In terms of moral relativism, most people would agree that it is ethically wrong to use wealth to control a situation and to ‘force’ people into renegotiating clauses in contracts if they are unable to afford the legal bill accompanying a dispute. However, as moral relativism is subject to a one's own beliefs on what is right and wrong, some may not view using wealth as a means to control as being the wrong thing to do. In situations such as these, the ‘little man’ usually loses out and will ultimately succumb to the power of the other party or parties.

==Undue influence==

Undue influence is an equitable doctrine that involves one person taking advantage of a position of power over another. The law presumes that in certain classes of relationship there will be a special risk of one party unduly influencing their conduct and motives for contracting (Undue Influence 2007). Because the court can vitiate such a contract if there is a special relationship, when no special relationship exists, the general rule is whether there was a relationship of such trust and confidence that it should give rise to such a presumption.

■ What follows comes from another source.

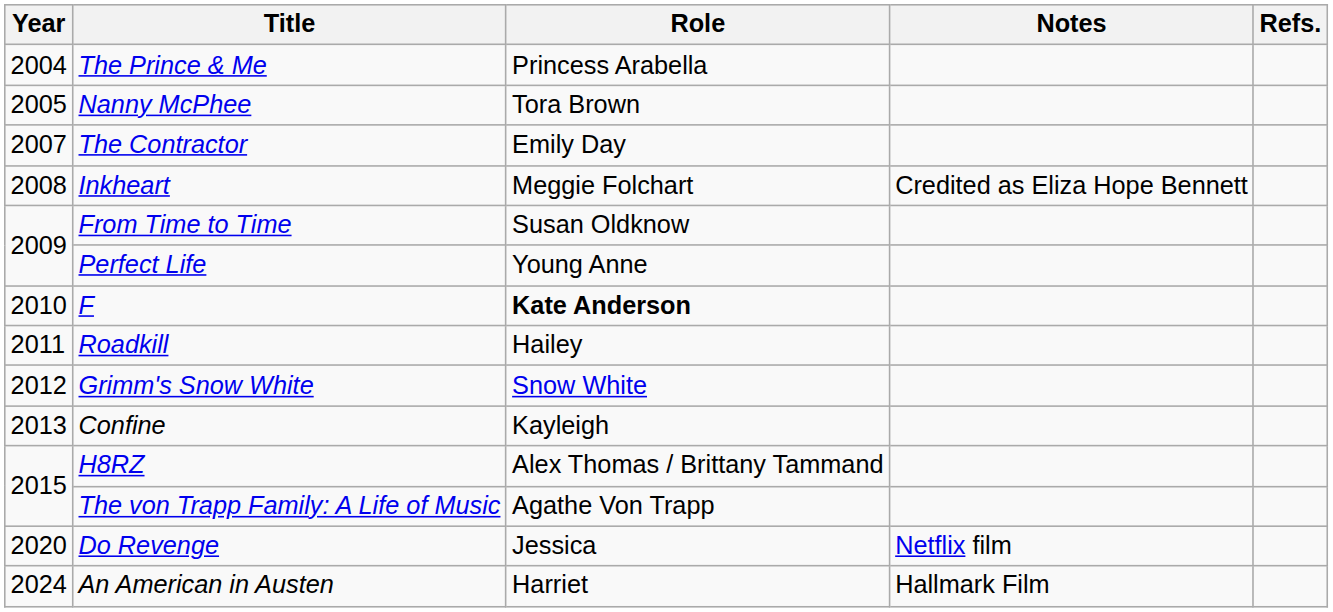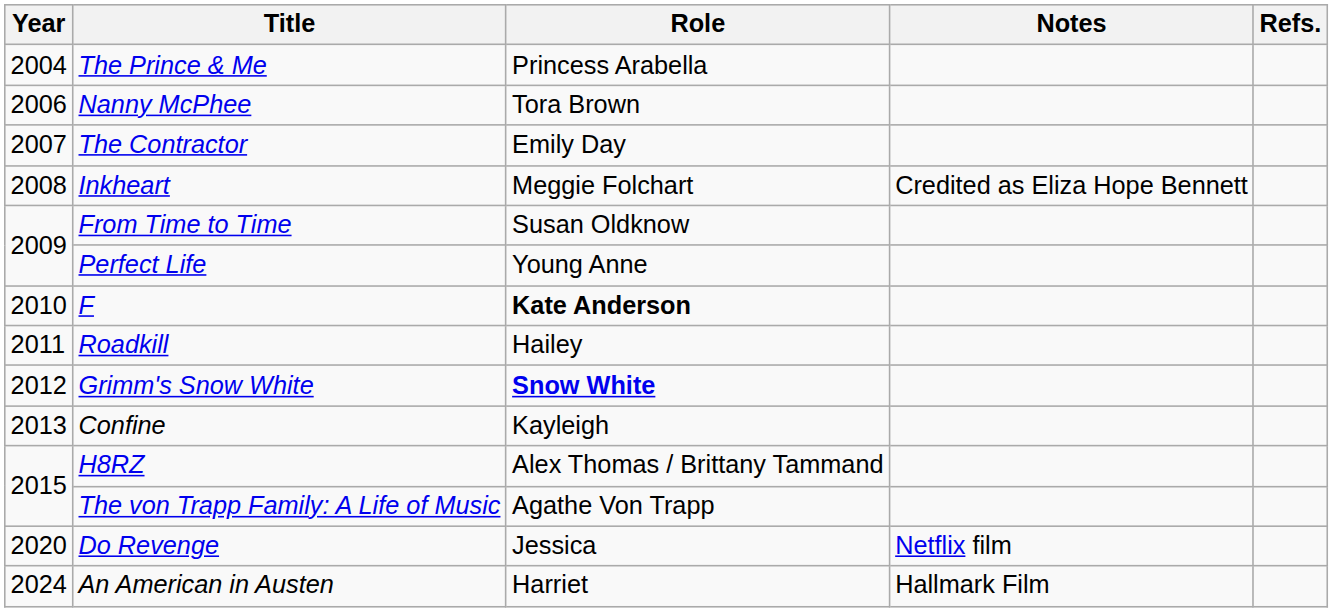Nanny McPhee | Year: 2005 -> 2006
Grimm's Snow White | Role: normal -> bold
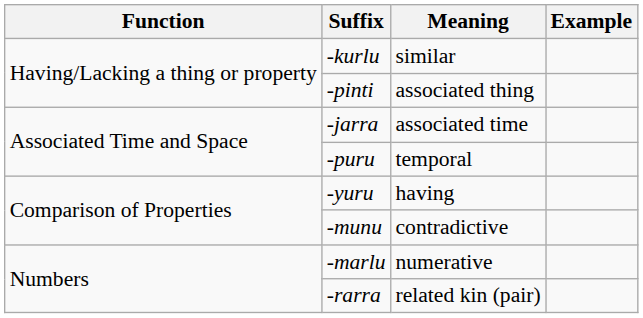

An example of such a case is Odorizzi v. Bloomfield School District CA Ct of App 54 Ca Rpt 533 [1964]. The plaintiff was under contract as a teacher. He was arrested, and the next day he allegedly was pressured by his superiors to sign and deliver his resignation. He was cleared of the criminal charges, and then he sought to be reinstated by the school district. They refused, so he sued to rescind his resignation. He claimed that his resignation should not be enforced because, among other things, he signed it under the "undue influence" of his superiors.

When a party has placed their confidence and trust in another and this relationship is broken, the view of moral relativism will generally see this situation as being wrong. Undue influence is usually an act of dishonesty and/or deceit in a situation where one party realizes their power over the other and takes advantage of this. Deception and deceit are not viewed as being ethical values inherent in a person.

==Increasing the durability of contracts==

As Honeyman and Wade point out, to increase the chances of ‘performance’ of a contract (and therefore reduce chances of a breach), a party should enhance:

- Entering into contracts with parties where there is already a longstanding relationship – therefore raising incentives to perform promises
- Avoiding making contracts with cultural groups that view contracts as the ‘beginning of a relationship’, rather than a legally binding agreement
- Clarifying whether ‘yes’ means ‘maybe’ or ‘no’ and whether signed and detailed contracts are considered to be binding, morally, legally and/or in reputation, or just amount to the declaration that a working relationship now exists
- Including clauses and a discussion regarding how any future misunderstandings and problems will be addressed
- Attempting to agree that final determination of any future problems with performance will be in a court or arbitration venue
- Only going into contract with parties that are stable and reliable
- Taking out risk management insurance for non-performance or currency fluctuations
- Attempting to enter into an agreement which recognizes procedural, emotional and substantive needs of all parties involved
- Not walking close to the line on any of the legal rules such as duress, deceit, vague terminology or illegality and this will give other parties the opportunity to claim a loophole
- Attempting to reduce buyer's remorse by
  - Making congratulatory speeches about the agreement's benefits
  - Never agreeing quickly to any clauses
  - Adding post-agreement gifts and bonuses
  - Publicize the deal by mutual agreement. A wider audience will then place expectations on all parties to perform, or risk losing face and credibility in future arrangements. Most people have a strong desire to act consistently with their own clear commitment.